Source text:

- Opening Delimiter -

# Nemesis August Update



## Smoke (Sep 8, 2010)

Got a new tank for this guy, and still setting it up... so figured I'd take some video footage of him before I move him... This was all taken tonight, just edited to make it shorter and to remove the glare...


----------



## jp80911 (Apr 3, 2008)

Nice, what tank are you moving it to?


----------



## Smoke (Sep 8, 2010)

Got a 8ft x 4ft... but I might put a divider and have him share it with another manny... not sure yet.


----------



## jp80911 (Apr 3, 2008)

it's gonna be lost in 8x4 at that size, lol


----------



## Smoke (Sep 8, 2010)

Yeah, hopefully he grows out nicely in there but we will see how things really go. I will post updates when I get things setup.


----------



## Da' Manster! (Sep 1, 2009)

Looking good, Smoke!...Nemesis is developing quite the personality!...Can't wait to see that monster 8ft x 4ft tank!....


----------



## MPG (Mar 14, 2010)

Beauty! 8x4!! Jesus!

He'll be one happy manny.


----------



## CyberGenetics (Mar 29, 2009)

8x4! I can only dream...









Outstanding fish smoke!


----------



## MFNRyan (Mar 27, 2011)

My manny dreams at night of 8'X4' tanks lol. His spot isn't as dark as yours either. I need to move him to a bigger tank


----------



## Smoke (Sep 8, 2010)

Thanks all









Yeah I've got a couple with super nice humeral spots...

I notice that Mannies come in 2 builds: 

One with a more elongated body with longer humeral spots
One with a more rounded head and smaller humeral spot on the upper side behind the gills, usually with more reddish color on the gills... 

My theory is that they are male/female... just not sure which is which.

Here's the tank I got... I am just about ready to move it into where it needs to be, but I am waiting to paint the back and one side first before I move it...


----------



## MFNRyan (Mar 27, 2011)

Mine looks just like yours just not as dark a spot. He is the one in my pic an also in my gallery you can see more pics of him


----------



## Smoke (Sep 8, 2010)

It's tough to see exactly what I mean, as they all are Mannies... just slight distinctions that I noticed. I will try to take a few pics of my other one and show you... he looks very similar to the build of yours. More so than Nemesis. Yeah you got that manny from osiris right? If so, then I have seen your Manny before.


----------



## MFNRyan (Mar 27, 2011)

Yeah that's who I got it from. Awesome fish, fun to watch I really like mannies. I hope to grow mine out to be a brute but I know this is going to take a very long time lol.


----------



## CyberGenetics (Mar 29, 2009)

oh man that tank is sick! cant wait to see it in action


----------



## Smoke (Sep 8, 2010)

Thanks! I figured this thread will help give me some inspiration to get it done soon...

Here's a couple pics of my other Manny that I talked about with a different build from Nemesis:

















His name is "Dragon"


----------



## balluupnetme (Oct 23, 2006)

That's one badass manny u got there


----------



## MFNRyan (Mar 27, 2011)

The head on mine is not so rounded. The spot is about the same unless I turn the light off then it goes to black lol.


----------



## Smoke (Sep 8, 2010)

balluupnetme said:


> The head on mine is not so rounded. The spot is about the same unless I turn the light off then it goes to black lol.


I am yet to see a larger Manny with a light spot though... so I think at some point yours (spot) will darken up.


----------



## MFNRyan (Mar 27, 2011)

Nice I hope so. I really like the look with the spot. I have tried more enriched food's an variety hoping to get him nutrients to bring the spot out, but i'm now thinking it has nothing to do with food.


----------



## serrasalmus_ve (Feb 12, 2008)

Nice setup and very nice fish


----------

- Closing Delimiter -

Supplied entries:
- Opening Delimiter -

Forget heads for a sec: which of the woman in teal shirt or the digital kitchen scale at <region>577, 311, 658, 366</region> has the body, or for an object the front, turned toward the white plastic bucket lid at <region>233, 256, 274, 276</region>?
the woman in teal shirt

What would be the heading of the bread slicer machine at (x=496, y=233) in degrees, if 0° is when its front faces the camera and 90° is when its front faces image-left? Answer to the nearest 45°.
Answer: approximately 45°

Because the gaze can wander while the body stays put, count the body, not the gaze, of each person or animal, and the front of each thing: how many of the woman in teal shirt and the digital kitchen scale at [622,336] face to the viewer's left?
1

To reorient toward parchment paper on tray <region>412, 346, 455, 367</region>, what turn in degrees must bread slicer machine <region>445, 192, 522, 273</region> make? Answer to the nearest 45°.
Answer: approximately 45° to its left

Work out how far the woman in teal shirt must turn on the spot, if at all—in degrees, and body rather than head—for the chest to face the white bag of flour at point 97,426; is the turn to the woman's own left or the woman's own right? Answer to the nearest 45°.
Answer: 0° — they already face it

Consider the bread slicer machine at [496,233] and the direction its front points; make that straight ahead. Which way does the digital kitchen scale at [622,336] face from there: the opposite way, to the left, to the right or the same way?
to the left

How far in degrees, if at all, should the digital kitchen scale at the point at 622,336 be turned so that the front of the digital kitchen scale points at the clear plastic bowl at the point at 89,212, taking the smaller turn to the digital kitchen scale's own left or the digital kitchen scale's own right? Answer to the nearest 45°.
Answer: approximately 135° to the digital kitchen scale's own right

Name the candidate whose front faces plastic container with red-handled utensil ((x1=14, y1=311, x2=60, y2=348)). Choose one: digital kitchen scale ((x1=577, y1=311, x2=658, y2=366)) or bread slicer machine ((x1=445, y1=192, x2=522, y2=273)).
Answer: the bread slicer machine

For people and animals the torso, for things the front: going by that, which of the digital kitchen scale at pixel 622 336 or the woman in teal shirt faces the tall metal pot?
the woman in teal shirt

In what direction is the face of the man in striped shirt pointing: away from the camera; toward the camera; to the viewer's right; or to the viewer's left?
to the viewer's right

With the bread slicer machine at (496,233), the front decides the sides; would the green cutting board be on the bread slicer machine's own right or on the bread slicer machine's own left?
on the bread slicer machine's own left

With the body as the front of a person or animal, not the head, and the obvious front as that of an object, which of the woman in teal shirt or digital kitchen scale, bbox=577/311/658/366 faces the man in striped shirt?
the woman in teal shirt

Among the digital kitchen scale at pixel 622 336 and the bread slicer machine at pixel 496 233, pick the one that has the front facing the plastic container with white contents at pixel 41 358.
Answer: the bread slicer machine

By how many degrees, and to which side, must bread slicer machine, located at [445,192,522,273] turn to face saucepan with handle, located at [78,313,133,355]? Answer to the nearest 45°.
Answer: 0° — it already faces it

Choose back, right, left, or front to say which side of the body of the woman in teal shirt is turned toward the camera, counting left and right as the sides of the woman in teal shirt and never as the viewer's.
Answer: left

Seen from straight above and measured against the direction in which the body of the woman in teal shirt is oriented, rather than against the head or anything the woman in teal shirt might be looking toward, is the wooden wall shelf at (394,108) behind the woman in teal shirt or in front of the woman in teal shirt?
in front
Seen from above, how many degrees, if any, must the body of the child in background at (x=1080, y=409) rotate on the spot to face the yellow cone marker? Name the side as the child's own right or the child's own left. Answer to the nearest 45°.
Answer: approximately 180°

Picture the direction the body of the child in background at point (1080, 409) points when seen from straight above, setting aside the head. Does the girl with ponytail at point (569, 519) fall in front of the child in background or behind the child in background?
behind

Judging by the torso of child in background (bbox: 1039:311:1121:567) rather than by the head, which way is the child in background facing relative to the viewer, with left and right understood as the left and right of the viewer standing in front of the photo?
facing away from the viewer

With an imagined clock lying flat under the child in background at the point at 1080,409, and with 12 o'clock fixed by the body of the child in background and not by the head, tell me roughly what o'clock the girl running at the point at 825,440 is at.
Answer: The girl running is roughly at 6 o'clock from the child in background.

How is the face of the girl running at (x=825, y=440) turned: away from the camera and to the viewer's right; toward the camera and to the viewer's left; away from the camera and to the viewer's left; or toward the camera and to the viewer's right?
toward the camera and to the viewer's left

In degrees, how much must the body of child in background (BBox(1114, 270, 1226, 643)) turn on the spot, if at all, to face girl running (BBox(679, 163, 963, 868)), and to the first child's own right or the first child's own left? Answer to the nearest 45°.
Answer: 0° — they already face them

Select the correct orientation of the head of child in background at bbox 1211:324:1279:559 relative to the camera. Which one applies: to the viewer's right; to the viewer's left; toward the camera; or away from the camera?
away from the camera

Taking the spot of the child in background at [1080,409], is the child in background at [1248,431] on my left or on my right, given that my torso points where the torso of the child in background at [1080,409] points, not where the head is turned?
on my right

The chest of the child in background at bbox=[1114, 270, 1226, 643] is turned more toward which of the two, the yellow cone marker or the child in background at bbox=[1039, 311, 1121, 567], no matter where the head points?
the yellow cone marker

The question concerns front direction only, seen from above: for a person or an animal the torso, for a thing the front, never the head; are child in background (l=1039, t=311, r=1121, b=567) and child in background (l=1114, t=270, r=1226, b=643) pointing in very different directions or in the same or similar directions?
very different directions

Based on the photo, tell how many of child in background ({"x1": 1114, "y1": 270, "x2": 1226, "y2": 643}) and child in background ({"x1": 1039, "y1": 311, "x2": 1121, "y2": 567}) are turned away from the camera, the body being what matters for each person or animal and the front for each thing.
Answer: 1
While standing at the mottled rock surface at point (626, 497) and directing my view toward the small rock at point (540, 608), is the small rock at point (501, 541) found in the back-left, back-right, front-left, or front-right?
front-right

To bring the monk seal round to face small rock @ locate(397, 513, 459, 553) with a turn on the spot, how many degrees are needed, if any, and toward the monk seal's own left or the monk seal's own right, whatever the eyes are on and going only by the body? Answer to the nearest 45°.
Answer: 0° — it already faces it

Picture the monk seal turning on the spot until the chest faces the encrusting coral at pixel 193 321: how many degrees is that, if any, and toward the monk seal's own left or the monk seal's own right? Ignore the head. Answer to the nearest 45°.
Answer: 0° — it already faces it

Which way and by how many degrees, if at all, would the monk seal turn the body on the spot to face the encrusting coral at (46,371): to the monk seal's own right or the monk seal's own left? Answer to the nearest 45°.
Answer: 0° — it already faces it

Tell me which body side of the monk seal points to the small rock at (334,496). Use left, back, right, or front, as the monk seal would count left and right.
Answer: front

- Closing Delimiter -

Questions:
1. Summarize the Nemesis thread in two sentences.
2. In the Nemesis thread, what is the name of Smoke's other manny, the one with a different build from Nemesis?
3. Duplicate the stretch of the Nemesis thread from "Nice I hope" through "(Feb 12, 2008)".
Use only the Nemesis thread, not the records.

Results for the exercise:
1. Smoke shares video of the manny Nemesis before moving him to a new 8ft x 4ft tank, which might get a divider so he can share it with another manny, and other members praise the fish and the tank. Smoke describes two builds he has noticed in mannies, guesses they are male and female, and posts pictures of another manny named Dragon, while MFNRyan says the spot on his own manny is lighter.

2. Dragon

3.
Nice I hope so. I really like the look with the spot. I have tried more enriched food's an variety hoping to get him nutrients to bring the spot out, but i'm now thinking it has nothing to do with food.


----------



## serrasalmus_ve (Feb 12, 2008)